[WHAT YOU ARE ASKED TO DO]
Please repeat exactly the lines below from the one containing "Shout is a 24/7" down to the one containing "If you are having thoughts of suicide or are", both included, and nothing else.

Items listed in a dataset

>>>>>

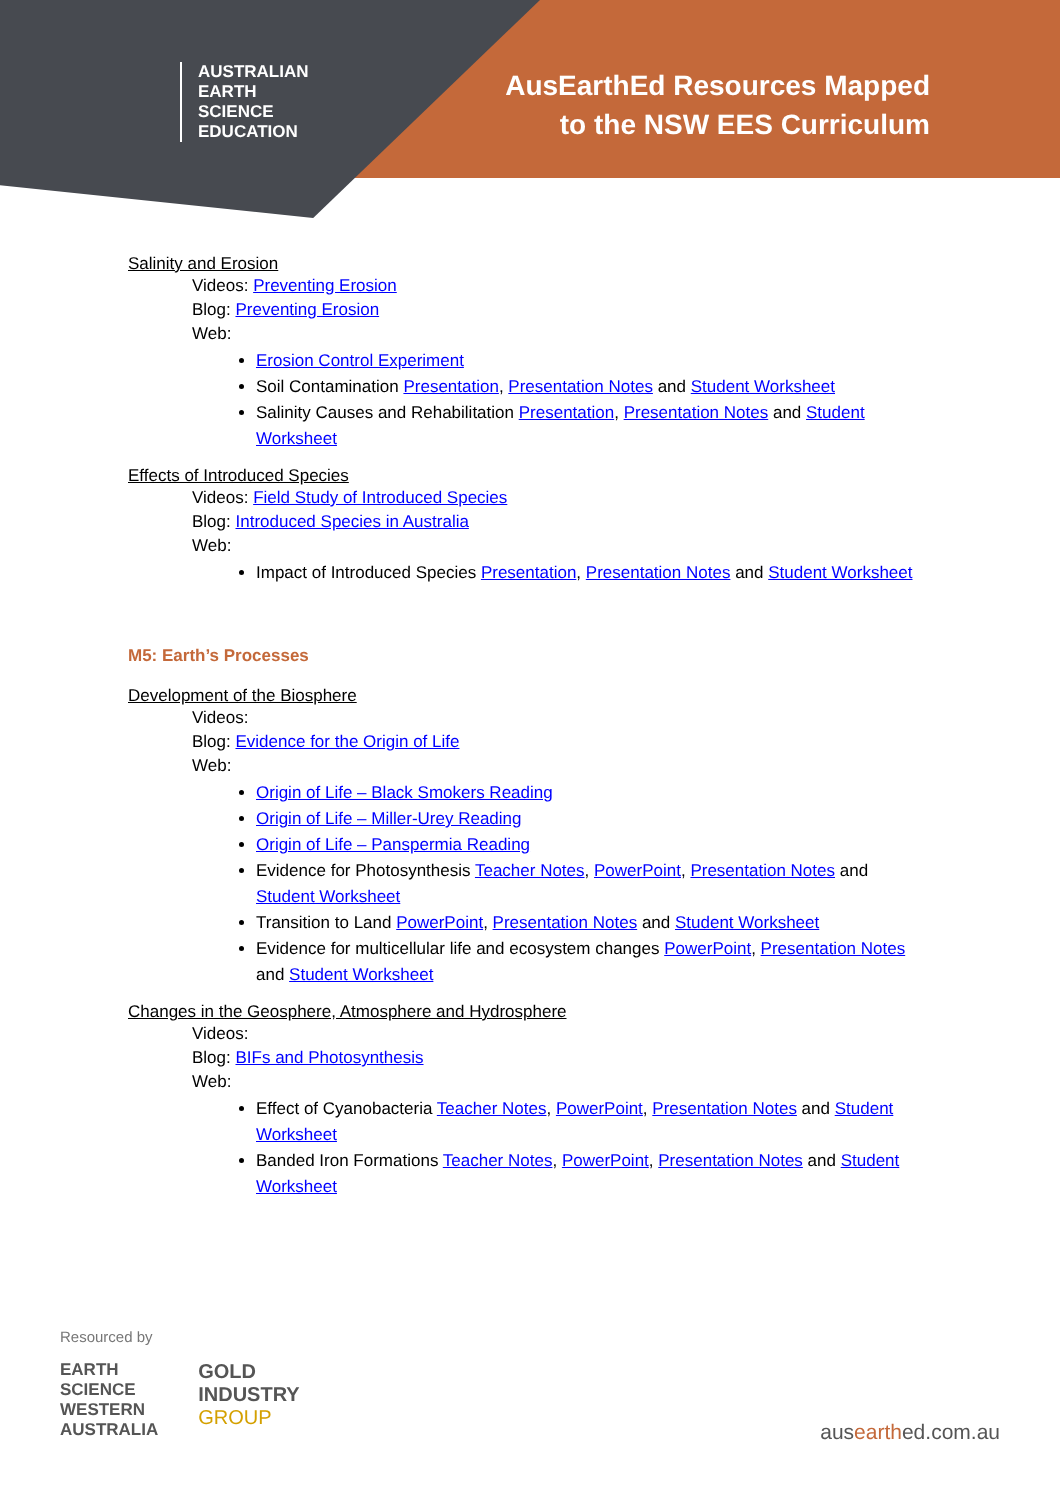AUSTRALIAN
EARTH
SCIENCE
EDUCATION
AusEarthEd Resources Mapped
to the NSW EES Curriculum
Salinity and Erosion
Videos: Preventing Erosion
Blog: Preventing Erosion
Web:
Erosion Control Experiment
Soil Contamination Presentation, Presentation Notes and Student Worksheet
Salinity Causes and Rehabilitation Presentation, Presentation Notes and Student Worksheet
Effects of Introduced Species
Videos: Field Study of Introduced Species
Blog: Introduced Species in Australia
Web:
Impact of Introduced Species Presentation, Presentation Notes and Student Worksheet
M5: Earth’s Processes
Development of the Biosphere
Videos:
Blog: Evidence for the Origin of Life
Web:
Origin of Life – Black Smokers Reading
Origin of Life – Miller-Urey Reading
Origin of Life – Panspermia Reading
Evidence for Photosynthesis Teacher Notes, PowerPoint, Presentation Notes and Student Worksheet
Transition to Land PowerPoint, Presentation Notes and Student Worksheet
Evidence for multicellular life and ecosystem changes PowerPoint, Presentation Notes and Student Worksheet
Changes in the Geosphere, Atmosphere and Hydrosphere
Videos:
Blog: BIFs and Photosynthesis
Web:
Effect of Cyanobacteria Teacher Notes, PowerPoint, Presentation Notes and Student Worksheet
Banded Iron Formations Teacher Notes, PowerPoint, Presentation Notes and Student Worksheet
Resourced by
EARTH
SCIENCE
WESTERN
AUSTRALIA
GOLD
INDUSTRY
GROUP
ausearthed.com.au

<<<<<
>>>>>

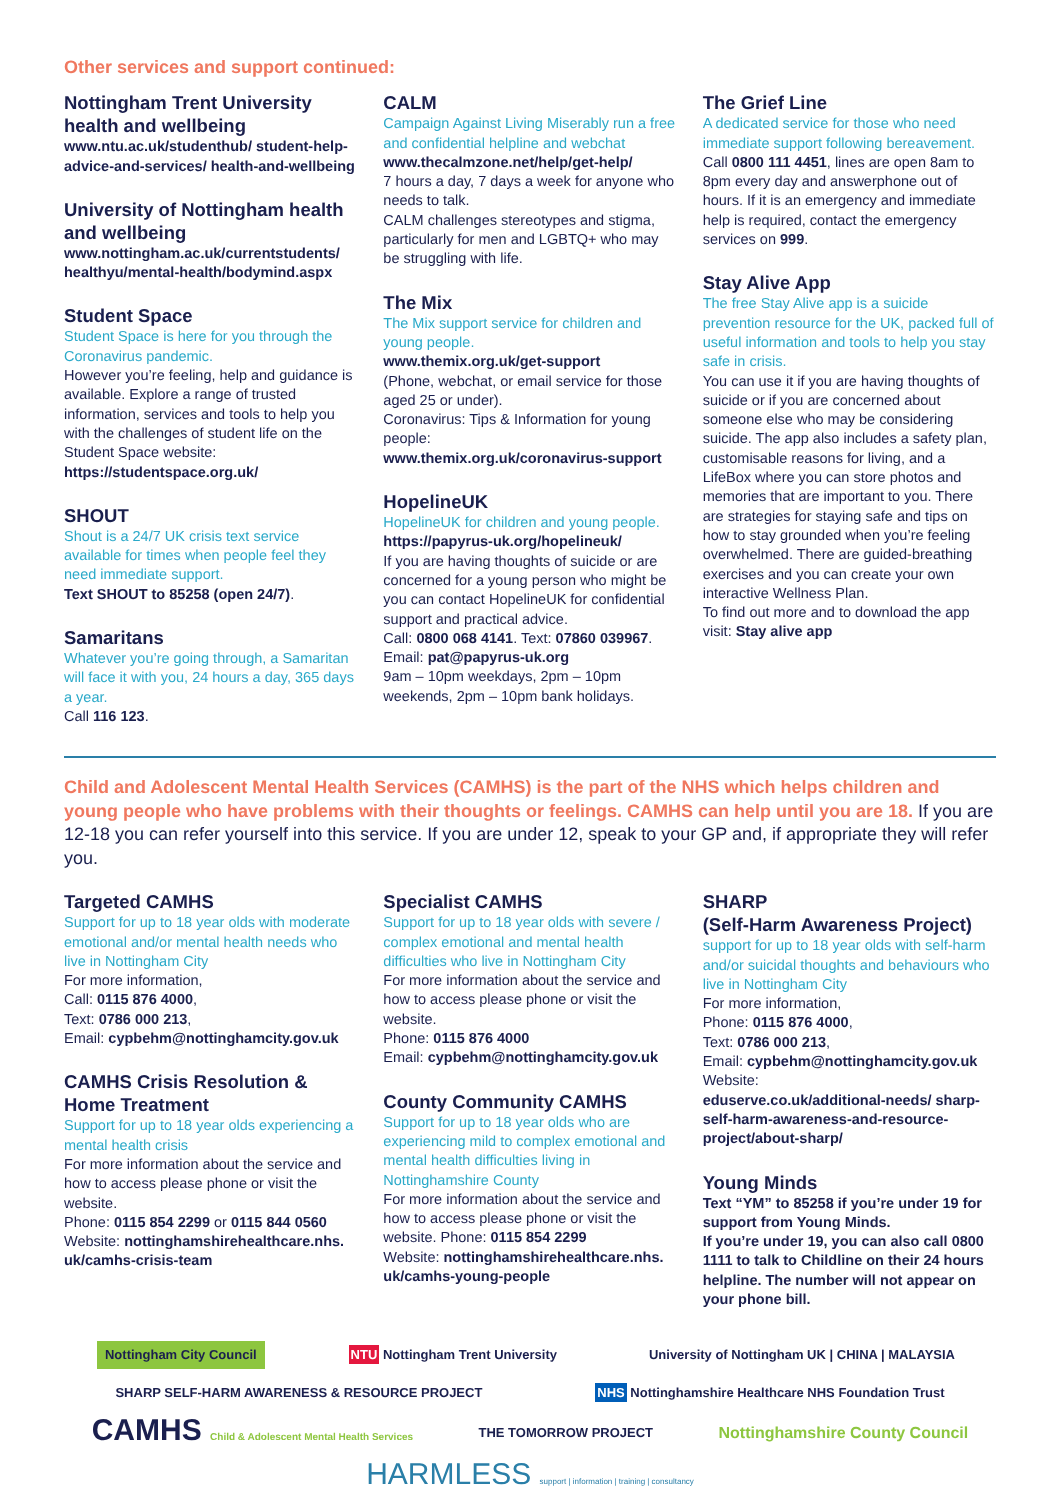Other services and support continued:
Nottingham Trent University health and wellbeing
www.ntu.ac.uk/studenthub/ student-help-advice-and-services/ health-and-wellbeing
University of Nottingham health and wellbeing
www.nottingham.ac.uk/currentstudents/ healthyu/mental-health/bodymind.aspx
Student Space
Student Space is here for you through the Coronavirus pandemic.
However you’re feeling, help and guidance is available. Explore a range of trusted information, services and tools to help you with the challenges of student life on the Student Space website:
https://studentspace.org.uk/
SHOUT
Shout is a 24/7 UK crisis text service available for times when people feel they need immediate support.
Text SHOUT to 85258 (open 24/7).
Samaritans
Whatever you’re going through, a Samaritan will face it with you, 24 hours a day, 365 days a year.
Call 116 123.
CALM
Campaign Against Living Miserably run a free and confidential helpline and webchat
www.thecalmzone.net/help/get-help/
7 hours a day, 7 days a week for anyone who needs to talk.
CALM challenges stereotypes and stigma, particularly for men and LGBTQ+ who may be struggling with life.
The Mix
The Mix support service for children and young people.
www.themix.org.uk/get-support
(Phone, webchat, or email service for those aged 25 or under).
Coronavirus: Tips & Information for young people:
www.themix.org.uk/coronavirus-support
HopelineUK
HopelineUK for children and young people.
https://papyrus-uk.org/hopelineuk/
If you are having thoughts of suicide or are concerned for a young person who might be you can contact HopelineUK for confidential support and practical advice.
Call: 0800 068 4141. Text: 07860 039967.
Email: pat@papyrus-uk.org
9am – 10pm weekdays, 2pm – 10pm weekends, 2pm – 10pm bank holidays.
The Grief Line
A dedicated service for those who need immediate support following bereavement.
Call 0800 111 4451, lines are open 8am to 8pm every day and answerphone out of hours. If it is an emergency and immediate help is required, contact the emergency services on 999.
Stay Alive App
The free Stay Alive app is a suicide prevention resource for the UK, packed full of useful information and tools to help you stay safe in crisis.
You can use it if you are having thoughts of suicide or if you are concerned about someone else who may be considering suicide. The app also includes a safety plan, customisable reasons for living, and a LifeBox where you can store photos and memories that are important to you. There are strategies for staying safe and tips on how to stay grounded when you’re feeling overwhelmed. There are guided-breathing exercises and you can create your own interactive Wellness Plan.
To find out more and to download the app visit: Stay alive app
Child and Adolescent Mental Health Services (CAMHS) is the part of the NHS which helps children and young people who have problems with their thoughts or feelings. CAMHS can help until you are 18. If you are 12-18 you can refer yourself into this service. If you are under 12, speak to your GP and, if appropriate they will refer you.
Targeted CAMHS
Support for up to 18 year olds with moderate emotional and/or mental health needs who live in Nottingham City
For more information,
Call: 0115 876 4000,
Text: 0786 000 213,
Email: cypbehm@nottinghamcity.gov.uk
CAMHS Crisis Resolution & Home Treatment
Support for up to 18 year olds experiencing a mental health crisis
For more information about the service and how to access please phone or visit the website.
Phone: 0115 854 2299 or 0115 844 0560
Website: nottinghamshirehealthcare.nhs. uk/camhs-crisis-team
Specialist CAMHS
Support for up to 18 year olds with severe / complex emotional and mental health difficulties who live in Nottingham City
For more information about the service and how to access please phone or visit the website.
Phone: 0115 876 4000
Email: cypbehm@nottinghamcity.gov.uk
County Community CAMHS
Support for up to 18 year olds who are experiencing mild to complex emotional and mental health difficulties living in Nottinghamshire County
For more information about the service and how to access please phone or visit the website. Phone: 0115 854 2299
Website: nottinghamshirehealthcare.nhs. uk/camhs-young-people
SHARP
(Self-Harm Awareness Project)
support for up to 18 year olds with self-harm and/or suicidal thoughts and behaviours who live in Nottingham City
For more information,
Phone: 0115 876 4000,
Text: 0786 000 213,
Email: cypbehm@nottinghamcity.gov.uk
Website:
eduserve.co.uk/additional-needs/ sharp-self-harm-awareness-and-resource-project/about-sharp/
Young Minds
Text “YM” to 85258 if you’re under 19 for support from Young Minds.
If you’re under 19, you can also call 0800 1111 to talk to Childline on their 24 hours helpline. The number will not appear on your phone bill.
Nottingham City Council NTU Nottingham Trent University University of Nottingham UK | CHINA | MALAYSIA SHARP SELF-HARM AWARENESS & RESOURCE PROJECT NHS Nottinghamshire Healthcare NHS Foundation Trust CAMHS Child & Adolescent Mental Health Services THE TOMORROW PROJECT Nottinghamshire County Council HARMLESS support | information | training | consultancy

<<<<<
>>>>>

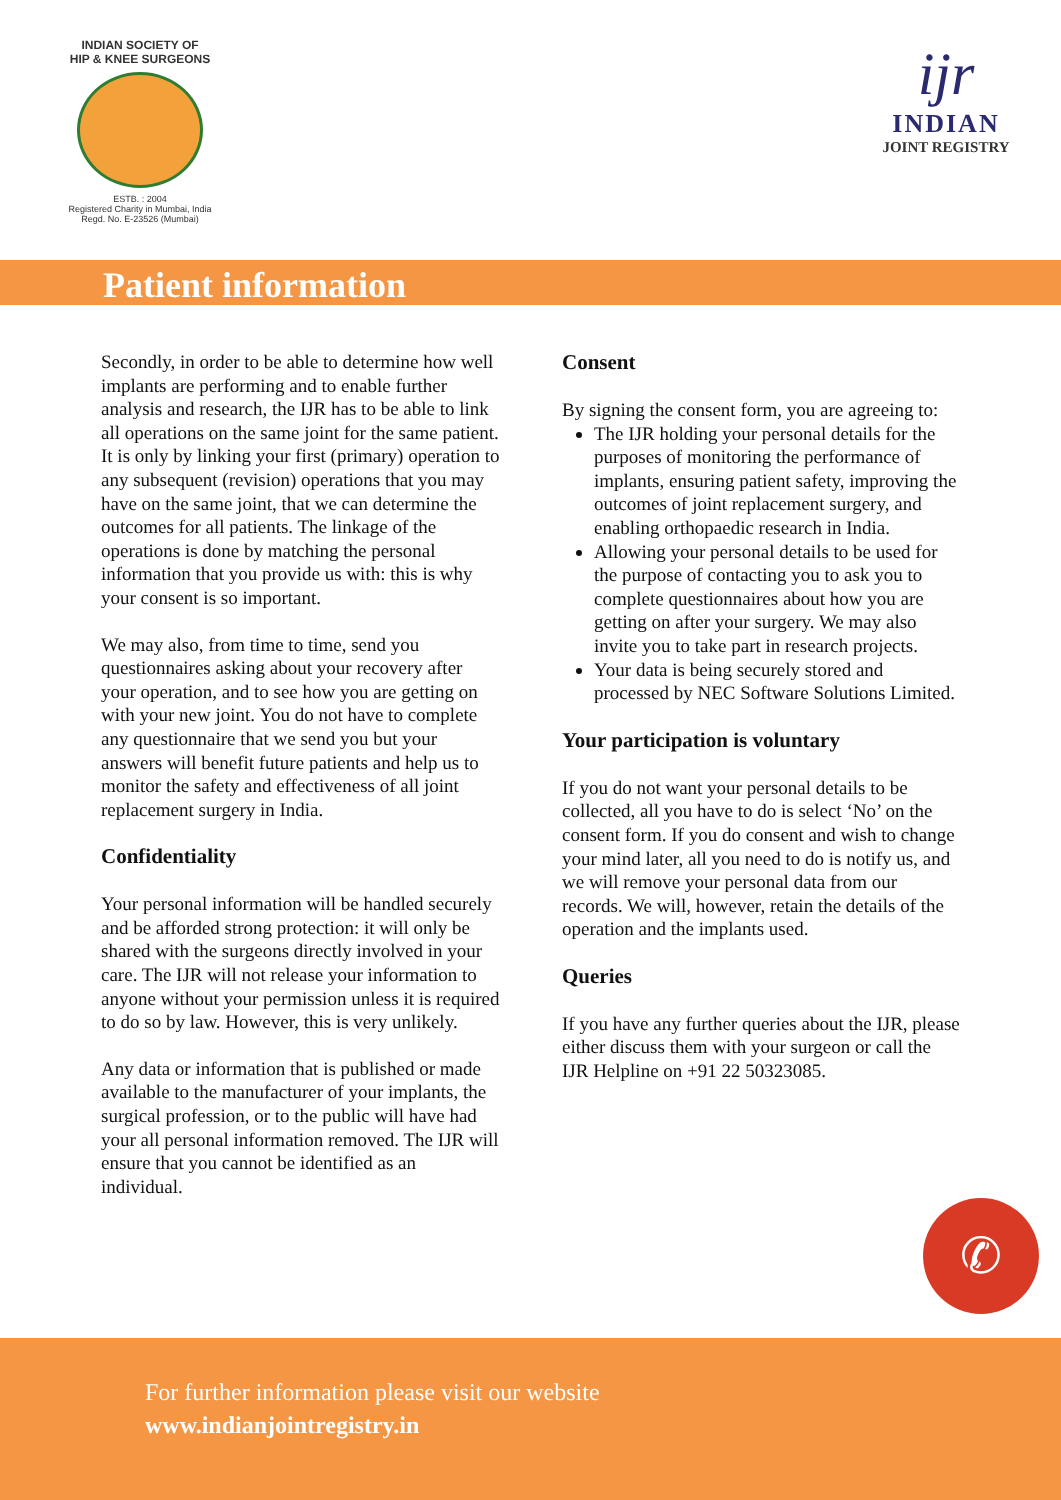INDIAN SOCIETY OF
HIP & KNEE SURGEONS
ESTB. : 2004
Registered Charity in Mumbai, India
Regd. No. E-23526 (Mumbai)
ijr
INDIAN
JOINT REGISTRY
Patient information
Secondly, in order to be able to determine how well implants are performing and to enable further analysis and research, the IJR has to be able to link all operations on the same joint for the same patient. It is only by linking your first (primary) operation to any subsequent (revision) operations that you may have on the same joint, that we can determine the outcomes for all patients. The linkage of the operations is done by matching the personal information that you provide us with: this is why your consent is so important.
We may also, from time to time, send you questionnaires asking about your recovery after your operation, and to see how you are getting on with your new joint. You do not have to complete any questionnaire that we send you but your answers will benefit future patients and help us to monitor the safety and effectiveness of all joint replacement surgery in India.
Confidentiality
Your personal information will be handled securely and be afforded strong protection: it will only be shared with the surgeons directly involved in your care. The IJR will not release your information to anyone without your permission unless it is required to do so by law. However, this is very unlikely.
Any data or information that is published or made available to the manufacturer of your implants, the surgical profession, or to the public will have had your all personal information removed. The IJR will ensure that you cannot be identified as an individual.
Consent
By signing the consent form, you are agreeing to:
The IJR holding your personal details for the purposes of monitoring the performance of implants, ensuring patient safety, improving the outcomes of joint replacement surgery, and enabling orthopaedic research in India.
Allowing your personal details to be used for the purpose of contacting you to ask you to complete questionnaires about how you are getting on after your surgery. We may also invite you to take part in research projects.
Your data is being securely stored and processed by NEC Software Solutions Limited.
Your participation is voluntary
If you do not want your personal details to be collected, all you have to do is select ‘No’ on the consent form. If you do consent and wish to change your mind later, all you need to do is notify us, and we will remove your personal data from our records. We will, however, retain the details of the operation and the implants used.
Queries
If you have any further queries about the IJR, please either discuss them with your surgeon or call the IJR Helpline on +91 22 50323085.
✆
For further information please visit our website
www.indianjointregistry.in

<<<<<

[EXERCISE RESULT]
Shout is a 24/7 UK crisis text service available for times when people feel they need immediate support.
Text SHOUT to 85258 (open 24/7).
Samaritans
Whatever you’re going through, a Samaritan will face it with you, 24 hours a day, 365 days a year.
Call 116 123.
CALM
Campaign Against Living Miserably run a free and confidential helpline and webchat
www.thecalmzone.net/help/get-help/
7 hours a day, 7 days a week for anyone who needs to talk.
CALM challenges stereotypes and stigma, particularly for men and LGBTQ+ who may be struggling with life.
The Mix
The Mix support service for children and young people.
www.themix.org.uk/get-support
(Phone, webchat, or email service for those aged 25 or under).
Coronavirus: Tips & Information for young people:
www.themix.org.uk/coronavirus-support
HopelineUK
HopelineUK for children and young people.
https://papyrus-uk.org/hopelineuk/
If you are having thoughts of suicide or are concerned for a young person who might be you can contact HopelineUK for confidential support and practical advice.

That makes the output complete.